Generally, naturally occurring hydrocarbons exist under pressure underground and are extracted at pressure via wells, but the well streams contain, in addition to hydrocarbons, water and solids. Moreover, there is generally present in the hydrocarbons dissolved methane, ethane and propane and heavier gases in addition to the possible presence of one or more normally gaseous components such as nitrogen, helium, carbon dioxide and hydrogen sulphide.
In remote locations on land, all or part of the above gases must be removed to produce a liquid which is pumpable and readily stabilized to produce a crude oil suitable for ultimate transport at atmospheric pressure by road or sea tanker.
In off-shore locations where the loading of tankers from production platforms is envisaged, a substantial part of the above gases must be removed in order to produce a shippable crude liquid capable of being safely transported at or near atmospheric pressure in the tanks of a ship
For off-shore locations with oil pipelines and for other locations it may be desirable to produce a crude having a finite vapor pressure above atmospheric but it is nevertheless desirable to recover the maximum amount of the well head stream in the liquid phase.
There are many process options possible for the gas/liquid separation and it is possible by flash separation of the mixture and treatment of the recovered gases by distillation at low temperature and/or high pressure with the use of an oil wash to make a very good separation between the C.sub.1 and C.sub.2 or C.sub.2 and C.sub.3 or C.sub.3 and C.sub.4 fractions and by remixing of the crude from the flash separation with the separated and recovered liquids from the gas fractions to extract the maximum possible percentage of light fractions for inclusion in the recovered liquid phase without exceeding a given vapor pressure for a given temperature of the liquid. However, the above distillation procedures require complex and bulky processing equipment and would normally require the inclusion of a fired heater and at least one and possibly more distillation columns. Such equipment is not suitable for remote locations or for the limited space and load carrying capacity of off-shore platforms.
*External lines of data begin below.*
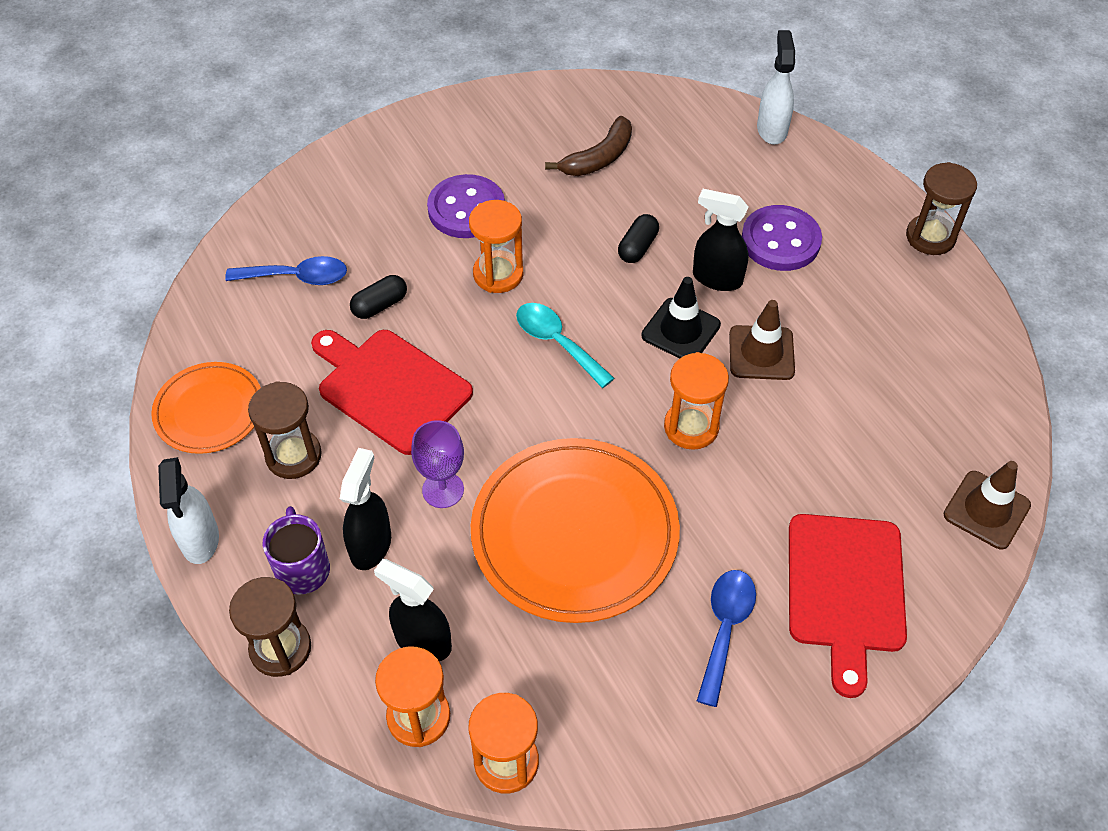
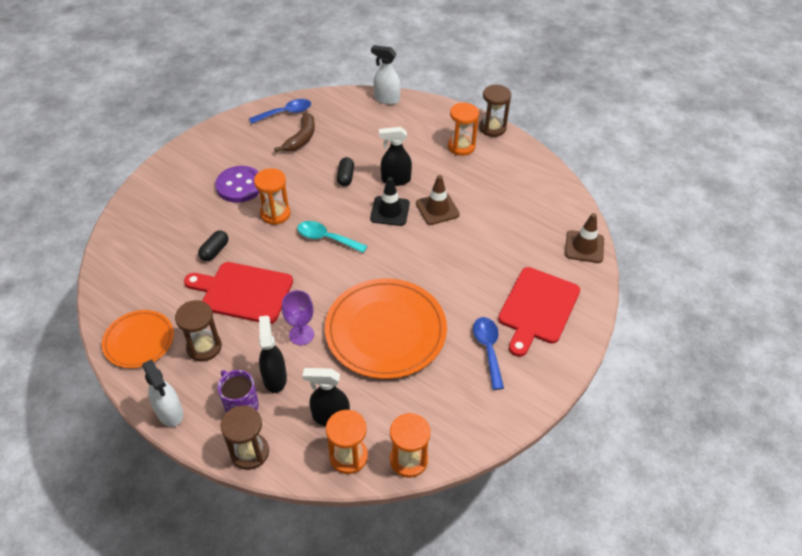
camera: 25 degrees left, 5 degrees down
blue spoon [225,256,347,285] -> blue spoon moved to [249,99,311,124]
orange hourglass [664,352,729,450] -> orange hourglass moved to [448,103,479,156]
purple button [742,205,822,271] -> none
white spray bottle [757,30,795,145] -> white spray bottle turned 45 degrees counterclockwise [371,45,401,105]
red cutting board [789,514,907,698] -> red cutting board turned 45 degrees clockwise [498,267,580,357]

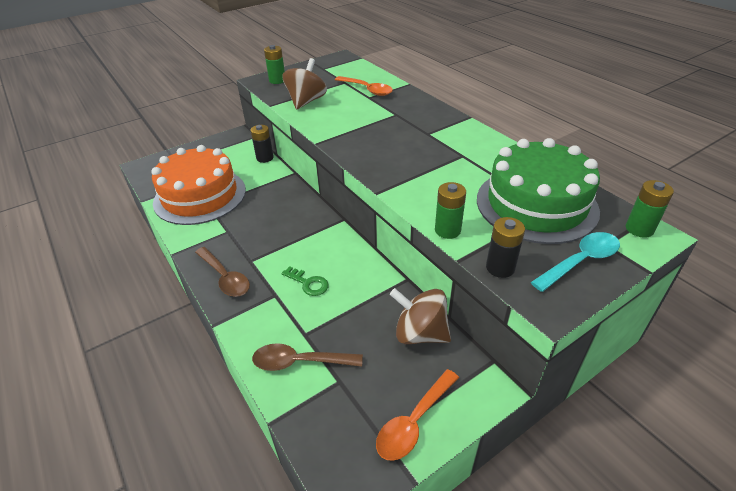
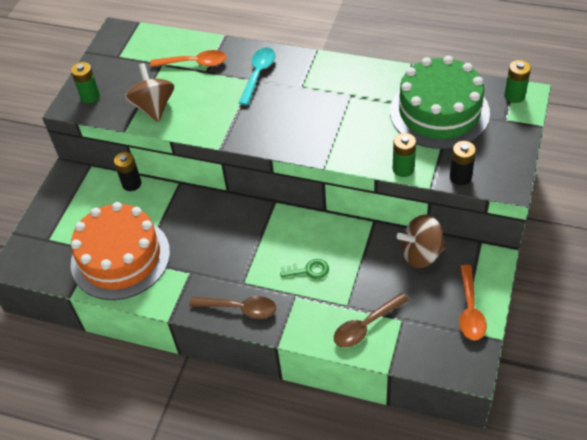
camera: 35 degrees left, 10 degrees up
turquoise spoon [531,232,620,292] -> turquoise spoon moved to [239,48,275,105]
Generally, naturally occurring hydrocarbons are separated at or near the well head in gas/oil separator units which usually consist of one or more flash separation stages. FIG. 1 of the accompanying drawings shows a schematic arrangement of a typical gas oil separator containing three separator stages 2, 4, 6, and in which well stream fluid under high pressure supplied via pipeline 8 is expanded into the first, or high pressure, separator 2 via a throttle valve 10. The high pressure separator generally separates three phases; water and solids such as sand which settle in the base of the separator and are removed via pipeline 12 and valve 14; liquid hydrocarbons which are recovered in pipeline 16, expanded in a throttle valve 18 and then fed into the second, or medium pressure, separator 4 and high pressure gas which is drawn off through pipeline 20 and valve 22.
In the medium pressure separator 4 medium pressure gas is withdrawn through pipeline 24 and valve 26 and liquid is withdrawn through pipeline 28, expanded in throttle valve 30 and fed into the third, or low pressure, separator 6 from which low pressure gas is removed through pipeline 32 and valve 34 and liquid at the desired vapor pressure is recovered via pipeline 36 and valve 38.
Flash separation as shown does not give as good a separation of gas and liquids as the aforementioned distillation plus oil wash. Increasing the number of flash separation stages provides an improvement in separation where liquid of a given vapor pressure is required as the end product but in general the use of more than four stages is not considered to be economic.
The gas from the high pressure separator 2 is relatively lean in higher boiling components such as propane, butane and heavier hydrocarbons and is furthermore generally at a sufficiently high pressure to be used e.g. as a gas turbine fuel without further pressurization. The gases from the medium and low pressure stages contain increasing concentrations of higher boiling components and are at lower pressures which are generally too low for the gases to be usable without recompression. The higher boiling components in these lower pressure gas streams represent a loss of valuable hydrocarbons which could be contained in the liquid if a better method of separation could be devised and if the liquid contained a lower percentage of the very light hydrocarbons such as propane, ethane and methane which have an increasing effect on the vapor pressure of the liquid per unit percent that they are present in the liquid. However, for use in remote locations on land or in off-shore locations any such improvement must be achieved without substantial increase in the complexity or cost of the plant.